**Task description:** Can you write out, word for word, the part of the coal gondola thread below that begins at the words "Hi guys. Ive" and stops after "several different ones?"?

**Source passage:**

· · ·

# What did coal gondolas look like?



## Hoytguy (Jan 7, 2018)

Hi guys. Ive been trying to figure out what the coal gondolas of the mid 1800s looked like.

Ive googled this but keep finding different answers. Maybe their were several different ones?


----------



## gregc (Apr 25, 2015)

i found these under


----------



## Hoytguy (Jan 7, 2018)

Ok ive found those and assumed because they're wood sides they would be correct. But i also keep finding steel sided ones as well as ones with large round cylinders on a flat bed

I cant find cars that look like those with wood sides. I went to a train show and looked through hundreds of rolling stock


----------



## gregc (Apr 25, 2015)

Hoytguy said:


> Ok ive found those and assumed because they're wood sides they would be correct. But i also keep finding steel sided ones as well as ones with large round cylinders on a flat bed
> 
> I cant find cars that look like those with wood sides. I went to a train show and looked through hundreds of rolling stock


the flat cars with large round cylinders are early tank cars.

· · ·

**Material provided:**
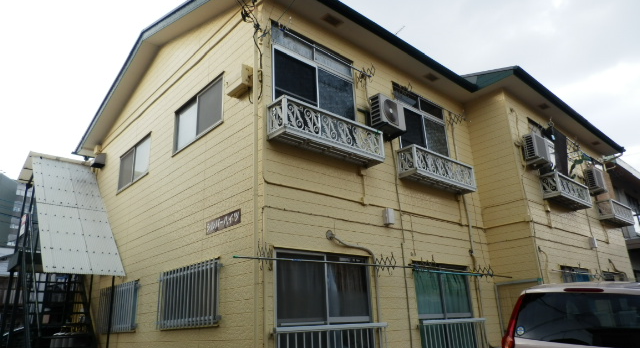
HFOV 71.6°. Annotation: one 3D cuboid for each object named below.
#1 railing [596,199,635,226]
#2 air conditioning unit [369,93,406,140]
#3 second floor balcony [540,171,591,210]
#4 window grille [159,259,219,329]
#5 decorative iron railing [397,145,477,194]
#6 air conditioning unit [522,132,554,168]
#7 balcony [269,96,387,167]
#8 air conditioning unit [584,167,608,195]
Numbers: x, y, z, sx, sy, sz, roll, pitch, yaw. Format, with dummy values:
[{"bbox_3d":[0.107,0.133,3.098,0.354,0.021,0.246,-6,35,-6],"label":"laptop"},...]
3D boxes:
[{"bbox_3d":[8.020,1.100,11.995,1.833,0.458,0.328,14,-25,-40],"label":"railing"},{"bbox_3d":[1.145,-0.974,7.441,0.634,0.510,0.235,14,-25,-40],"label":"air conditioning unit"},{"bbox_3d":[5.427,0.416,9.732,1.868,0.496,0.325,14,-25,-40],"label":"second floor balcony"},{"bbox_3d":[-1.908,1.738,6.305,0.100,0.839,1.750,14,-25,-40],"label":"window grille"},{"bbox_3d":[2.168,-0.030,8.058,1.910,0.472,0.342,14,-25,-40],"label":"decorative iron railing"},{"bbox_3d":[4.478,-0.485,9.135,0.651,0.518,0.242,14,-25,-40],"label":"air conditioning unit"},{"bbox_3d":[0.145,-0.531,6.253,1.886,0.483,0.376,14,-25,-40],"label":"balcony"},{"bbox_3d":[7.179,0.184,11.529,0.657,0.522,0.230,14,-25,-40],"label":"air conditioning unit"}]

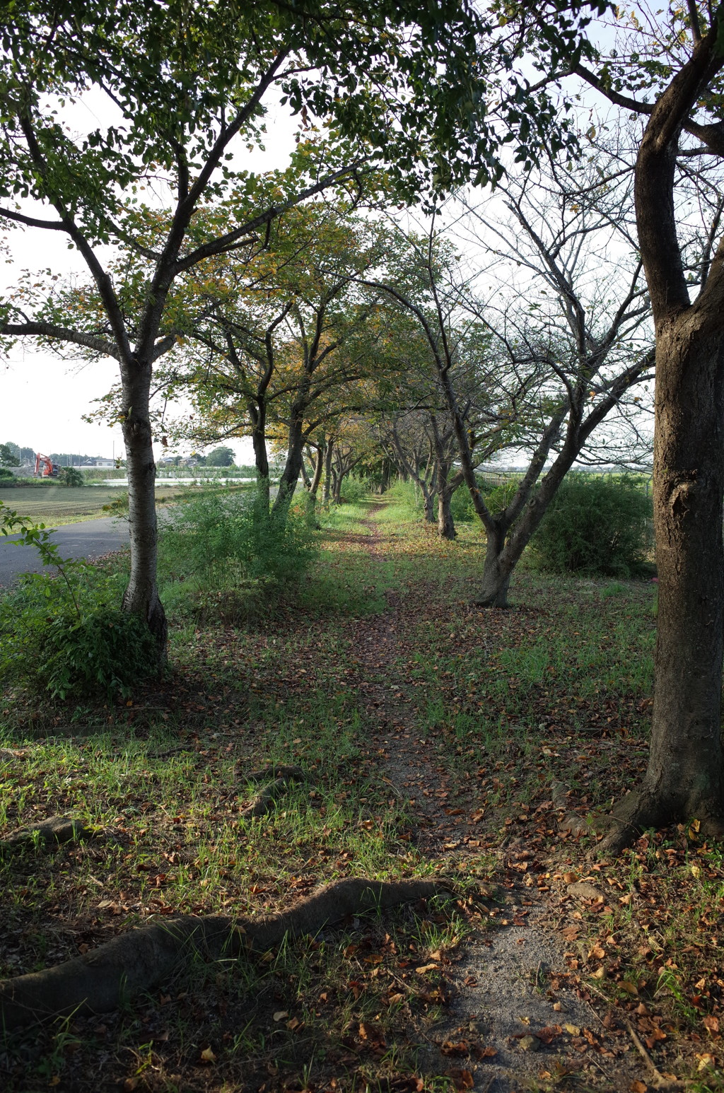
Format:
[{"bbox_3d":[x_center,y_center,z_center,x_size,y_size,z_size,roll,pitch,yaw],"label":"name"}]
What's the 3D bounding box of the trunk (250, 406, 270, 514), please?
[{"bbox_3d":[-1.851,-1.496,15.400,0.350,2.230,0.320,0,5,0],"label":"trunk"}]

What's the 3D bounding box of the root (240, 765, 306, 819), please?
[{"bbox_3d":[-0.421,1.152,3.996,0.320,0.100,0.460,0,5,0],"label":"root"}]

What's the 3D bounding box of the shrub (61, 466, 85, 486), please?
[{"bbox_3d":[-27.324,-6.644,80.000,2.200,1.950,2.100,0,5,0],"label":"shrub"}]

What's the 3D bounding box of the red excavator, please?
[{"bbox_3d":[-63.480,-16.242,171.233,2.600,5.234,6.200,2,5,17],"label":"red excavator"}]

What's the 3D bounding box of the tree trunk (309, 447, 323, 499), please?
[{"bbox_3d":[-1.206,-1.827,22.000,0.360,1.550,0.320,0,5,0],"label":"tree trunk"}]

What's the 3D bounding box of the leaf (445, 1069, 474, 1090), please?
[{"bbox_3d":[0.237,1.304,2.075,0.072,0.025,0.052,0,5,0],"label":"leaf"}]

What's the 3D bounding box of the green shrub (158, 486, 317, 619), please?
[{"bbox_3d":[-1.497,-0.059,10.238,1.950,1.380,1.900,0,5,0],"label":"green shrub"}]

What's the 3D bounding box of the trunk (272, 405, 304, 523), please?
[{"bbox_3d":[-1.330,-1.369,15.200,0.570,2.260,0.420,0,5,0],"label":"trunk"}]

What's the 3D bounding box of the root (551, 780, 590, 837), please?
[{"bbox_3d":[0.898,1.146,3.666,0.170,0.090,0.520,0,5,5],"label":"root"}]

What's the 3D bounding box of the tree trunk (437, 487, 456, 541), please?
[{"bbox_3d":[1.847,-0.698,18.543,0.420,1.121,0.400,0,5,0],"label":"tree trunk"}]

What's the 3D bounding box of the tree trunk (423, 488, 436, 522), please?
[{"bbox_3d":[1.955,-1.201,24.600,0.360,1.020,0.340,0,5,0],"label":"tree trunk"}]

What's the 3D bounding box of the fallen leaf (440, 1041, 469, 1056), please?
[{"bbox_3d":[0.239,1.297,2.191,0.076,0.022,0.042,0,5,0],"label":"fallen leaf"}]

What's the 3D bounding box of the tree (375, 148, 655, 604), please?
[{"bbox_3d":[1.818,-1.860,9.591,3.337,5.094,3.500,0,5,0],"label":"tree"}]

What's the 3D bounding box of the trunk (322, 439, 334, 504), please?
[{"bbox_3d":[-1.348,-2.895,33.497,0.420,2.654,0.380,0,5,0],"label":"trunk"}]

· · ·

**Answer box:**
Hi guys. Ive been trying to figure out what the coal gondolas of the mid 1800s looked like.

Ive googled this but keep finding different answers. Maybe their were several different ones?